Raw records:
-- Start --
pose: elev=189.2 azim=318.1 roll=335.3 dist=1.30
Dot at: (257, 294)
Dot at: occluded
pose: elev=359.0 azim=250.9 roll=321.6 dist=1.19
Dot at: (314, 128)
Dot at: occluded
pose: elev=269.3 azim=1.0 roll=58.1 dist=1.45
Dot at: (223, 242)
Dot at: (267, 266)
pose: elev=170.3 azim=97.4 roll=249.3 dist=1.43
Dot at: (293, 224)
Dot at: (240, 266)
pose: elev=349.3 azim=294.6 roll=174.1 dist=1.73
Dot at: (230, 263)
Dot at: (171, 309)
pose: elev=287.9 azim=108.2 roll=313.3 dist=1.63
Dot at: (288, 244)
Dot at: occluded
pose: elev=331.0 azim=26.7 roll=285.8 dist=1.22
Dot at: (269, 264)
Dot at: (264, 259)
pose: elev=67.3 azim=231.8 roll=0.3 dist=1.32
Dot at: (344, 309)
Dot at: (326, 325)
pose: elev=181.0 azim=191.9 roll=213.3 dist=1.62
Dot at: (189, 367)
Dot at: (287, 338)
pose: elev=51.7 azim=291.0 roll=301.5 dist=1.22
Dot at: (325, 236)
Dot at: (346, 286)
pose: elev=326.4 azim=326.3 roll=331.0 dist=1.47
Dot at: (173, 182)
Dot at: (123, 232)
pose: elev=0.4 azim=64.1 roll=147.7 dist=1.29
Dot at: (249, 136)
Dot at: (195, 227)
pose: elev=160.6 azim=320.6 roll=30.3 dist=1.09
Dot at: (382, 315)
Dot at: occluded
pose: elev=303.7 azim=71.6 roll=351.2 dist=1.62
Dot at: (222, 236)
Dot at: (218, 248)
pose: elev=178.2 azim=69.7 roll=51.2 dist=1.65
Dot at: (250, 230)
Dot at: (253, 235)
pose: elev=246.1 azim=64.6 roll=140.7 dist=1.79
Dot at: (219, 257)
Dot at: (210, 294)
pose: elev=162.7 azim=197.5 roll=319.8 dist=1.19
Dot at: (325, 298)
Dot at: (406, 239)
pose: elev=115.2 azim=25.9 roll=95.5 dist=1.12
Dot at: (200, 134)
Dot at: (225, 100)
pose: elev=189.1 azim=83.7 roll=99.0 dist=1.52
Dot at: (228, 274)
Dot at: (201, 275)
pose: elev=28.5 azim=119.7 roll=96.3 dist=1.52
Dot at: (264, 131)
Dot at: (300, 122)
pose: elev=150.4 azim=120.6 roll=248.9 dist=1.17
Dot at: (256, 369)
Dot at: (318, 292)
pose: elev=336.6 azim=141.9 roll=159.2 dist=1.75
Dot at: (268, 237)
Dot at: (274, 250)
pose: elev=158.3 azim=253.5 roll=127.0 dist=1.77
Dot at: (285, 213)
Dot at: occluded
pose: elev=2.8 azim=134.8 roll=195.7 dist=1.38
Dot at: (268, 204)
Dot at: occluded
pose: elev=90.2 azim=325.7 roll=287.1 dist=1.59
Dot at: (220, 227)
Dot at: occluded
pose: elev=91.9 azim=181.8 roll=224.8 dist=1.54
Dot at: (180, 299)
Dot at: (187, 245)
-- End --
**GIVEN PROBLEM:** Reproduce every one of the records above line for line, with no changes.

**FINISHED ANSWER:**
pose: elev=189.2 azim=318.1 roll=335.3 dist=1.30
Dot at: (257, 294)
Dot at: occluded
pose: elev=359.0 azim=250.9 roll=321.6 dist=1.19
Dot at: (314, 128)
Dot at: occluded
pose: elev=269.3 azim=1.0 roll=58.1 dist=1.45
Dot at: (223, 242)
Dot at: (267, 266)
pose: elev=170.3 azim=97.4 roll=249.3 dist=1.43
Dot at: (293, 224)
Dot at: (240, 266)
pose: elev=349.3 azim=294.6 roll=174.1 dist=1.73
Dot at: (230, 263)
Dot at: (171, 309)
pose: elev=287.9 azim=108.2 roll=313.3 dist=1.63
Dot at: (288, 244)
Dot at: occluded
pose: elev=331.0 azim=26.7 roll=285.8 dist=1.22
Dot at: (269, 264)
Dot at: (264, 259)
pose: elev=67.3 azim=231.8 roll=0.3 dist=1.32
Dot at: (344, 309)
Dot at: (326, 325)
pose: elev=181.0 azim=191.9 roll=213.3 dist=1.62
Dot at: (189, 367)
Dot at: (287, 338)
pose: elev=51.7 azim=291.0 roll=301.5 dist=1.22
Dot at: (325, 236)
Dot at: (346, 286)
pose: elev=326.4 azim=326.3 roll=331.0 dist=1.47
Dot at: (173, 182)
Dot at: (123, 232)
pose: elev=0.4 azim=64.1 roll=147.7 dist=1.29
Dot at: (249, 136)
Dot at: (195, 227)
pose: elev=160.6 azim=320.6 roll=30.3 dist=1.09
Dot at: (382, 315)
Dot at: occluded
pose: elev=303.7 azim=71.6 roll=351.2 dist=1.62
Dot at: (222, 236)
Dot at: (218, 248)
pose: elev=178.2 azim=69.7 roll=51.2 dist=1.65
Dot at: (250, 230)
Dot at: (253, 235)
pose: elev=246.1 azim=64.6 roll=140.7 dist=1.79
Dot at: (219, 257)
Dot at: (210, 294)
pose: elev=162.7 azim=197.5 roll=319.8 dist=1.19
Dot at: (325, 298)
Dot at: (406, 239)
pose: elev=115.2 azim=25.9 roll=95.5 dist=1.12
Dot at: (200, 134)
Dot at: (225, 100)
pose: elev=189.1 azim=83.7 roll=99.0 dist=1.52
Dot at: (228, 274)
Dot at: (201, 275)
pose: elev=28.5 azim=119.7 roll=96.3 dist=1.52
Dot at: (264, 131)
Dot at: (300, 122)
pose: elev=150.4 azim=120.6 roll=248.9 dist=1.17
Dot at: (256, 369)
Dot at: (318, 292)
pose: elev=336.6 azim=141.9 roll=159.2 dist=1.75
Dot at: (268, 237)
Dot at: (274, 250)
pose: elev=158.3 azim=253.5 roll=127.0 dist=1.77
Dot at: (285, 213)
Dot at: occluded
pose: elev=2.8 azim=134.8 roll=195.7 dist=1.38
Dot at: (268, 204)
Dot at: occluded
pose: elev=90.2 azim=325.7 roll=287.1 dist=1.59
Dot at: (220, 227)
Dot at: occluded
pose: elev=91.9 azim=181.8 roll=224.8 dist=1.54
Dot at: (180, 299)
Dot at: (187, 245)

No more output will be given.